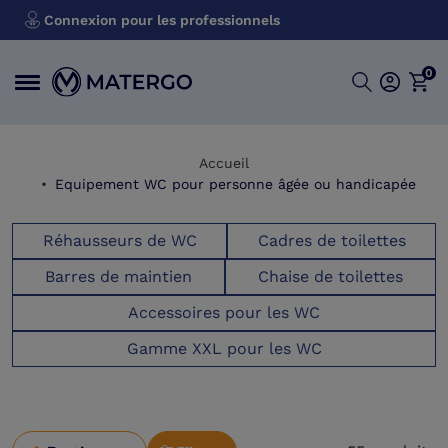
Connexion pour les professionnels
0
Accueil
Equipement WC pour personne âgée ou handicapée
Réhausseurs de WC
Cadres de toilettes
Barres de maintien
Chaise de toilettes
Accessoires pour les WC
Gamme XXL pour les WC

==================================================

ACTIVITY
Reproduce the text of the entries above with "WC" replaced by "toilettes" throughout and all other text unchanged. Omit the pictures.

RESULT OF THE EXERCISE
Connexion pour les professionnels
0
Accueil
Equipement toilettes pour personne âgée ou handicapée
Réhausseurs de toilettes
Cadres de toilettes
Barres de maintien
Chaise de toilettes
Accessoires pour les toilettes
Gamme XXL pour les toilettes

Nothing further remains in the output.